» **Consegna**:
Prosegua il testo sul buon vicinato a Milano a partire dall'ultima frase riportata.

» **Testo fornito**:
Ordinaria tensione urbana a Milano. L’arte del buon vicinato, di cui parla Delpini, sarà davvero possibile? Se sì quali pratiche possono favorirla? «Premetto che la città, quella moderna soprattutto, non nasce come luogo del vicinato – spiega Rabaiotti -. Viviamo in mezzo agli altri più per questioni di opportunità che per la bellezza dello stare insieme. Non dobbiamo dimenticare che la città, e non solo Milano, è per definizione il luogo in cui si è soli, sconosciuti, in sociologia urbana si parla di “folla solitaria”. Ma io credo che si possa raccogliere la sfida».
Secondo l’assessore sono tre gli ingredienti per una buona convivenza: «Il primo è il mescolamento di funzioni diverse in uno stesso spazio. Più la città mescola più ci spinge, anche in modo casuale, a incontrare l’altro. Parlo per esempio dell’utilizzo di un piano terra di un edificio residenziale destinato ad attività culturali, di volontariato, piuttosto che dell’uso di aule per ospitare un centro diurno per disabili al primo piano di una scuola sottoutilizzata o, perché no, di arrivare ad aprire gli ambienti scolastici di notte per ospitare i senza fissa dimora».
Proposte audaci, facciamo notare. «Sì, ma se non accettiamo questo genere di “provocazioni urbane” non siamo pronti al buon vicinato – replica Rabaiotti -. Perché, lo dice lo stesso Delpini, la vera sfida del buon vicinato è l’incontro con chi è lontano da noi, altrimenti che merito ne avremmo?».
Secondo ingrediente: la concentrazione territoriale delle politiche, non solo quelle urbanistiche. «Bisogna individuare – spiega Rabaiottti – luoghi target nei quali diverse politiche lavorino insieme. Un esempio è quello dei quartieri popolari: lì abbiamo i vigili di quartiere e i custodi sociali, entrambi servizi pubblici utili e preziosi, che però si trovano ad operare su binari autonomi, dove il raccordo è difficile. Ci vorrebbe un civic center che riunisca le risposte pubbliche e i servizi per la comunità, dove chi va per una determinata questione si trovi poi a incontrarsi-scontrarsi con altre realtà. Se il confronto avviene sempre tra gli stessi soggetti con gli stessi problemi si sviluppa segregazione, una vicinanza opprimente e non liberante».

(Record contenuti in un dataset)
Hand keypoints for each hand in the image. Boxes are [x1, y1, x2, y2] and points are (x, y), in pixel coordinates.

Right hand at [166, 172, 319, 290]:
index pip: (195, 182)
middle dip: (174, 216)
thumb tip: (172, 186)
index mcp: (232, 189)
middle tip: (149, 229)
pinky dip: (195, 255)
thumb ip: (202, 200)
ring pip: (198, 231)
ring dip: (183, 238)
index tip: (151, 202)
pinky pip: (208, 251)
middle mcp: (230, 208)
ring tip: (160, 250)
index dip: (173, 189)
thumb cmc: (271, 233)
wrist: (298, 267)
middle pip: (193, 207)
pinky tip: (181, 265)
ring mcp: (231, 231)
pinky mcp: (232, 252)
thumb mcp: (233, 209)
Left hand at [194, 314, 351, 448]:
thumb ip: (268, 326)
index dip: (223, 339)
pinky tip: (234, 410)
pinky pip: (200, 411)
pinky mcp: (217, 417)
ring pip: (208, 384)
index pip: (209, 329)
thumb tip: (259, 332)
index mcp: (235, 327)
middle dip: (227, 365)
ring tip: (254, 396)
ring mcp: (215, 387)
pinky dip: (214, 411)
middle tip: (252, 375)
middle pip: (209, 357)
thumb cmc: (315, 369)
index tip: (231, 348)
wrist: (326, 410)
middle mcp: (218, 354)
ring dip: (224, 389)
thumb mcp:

» **Risposta**:
Terzo elemento su cui si sofferma Rabaiotti parlando di buona convivenza urbana è la sinergia: «Chiediamoci cosa possiamo mettere in campo lavorando insieme tra istituzione pubblica, Chiesa ambrosiana e altri soggetti attivi in campo sociale. Possiamo pensare a un tentativo sperimentale di uscire dalla dimensione rancorosa e autocentrata verso un modello di città aperta e coraggiosa? Magari progettando concretamente uno spazio pubblico con edifici abitativi per famiglie, edifici scolastici, un centro medico, un mercato comunale, un grande giardino… Insomma un aggregato nuovo e curioso di servizi pubblici diversi, alcuni attenti alla scala locale altri a quella cittadina, perché in quella parte di città ci entri anche qualcuno che non ci abita e non si traduca nel quartiere ghetto».
Rabaiotti, insomma, rilancia il ruolo di tutti i soggetti pubblici, proprio come l’arcivescovo Delpini fa nell’apertura del suo Discorso, elogiando i rappresentanti delle istituzioni: «L’amministrazione della cosa pubblica non è uno scherzo, eppure oggi tutti la vedono solo come il luogo in cui uno arriva al potere per fare i propri interessi. La gran parte del mio tempo come assessore la passo a convincere i cittadini a credere ancora in un cambiamento possibile, a ridare fiducia alla politica. L’invito dell’Arcivescovo a riabilitare i soggetti pubblici e le loro funzioni, in un momento in cui la politica ha perso credibilità, è molto importante».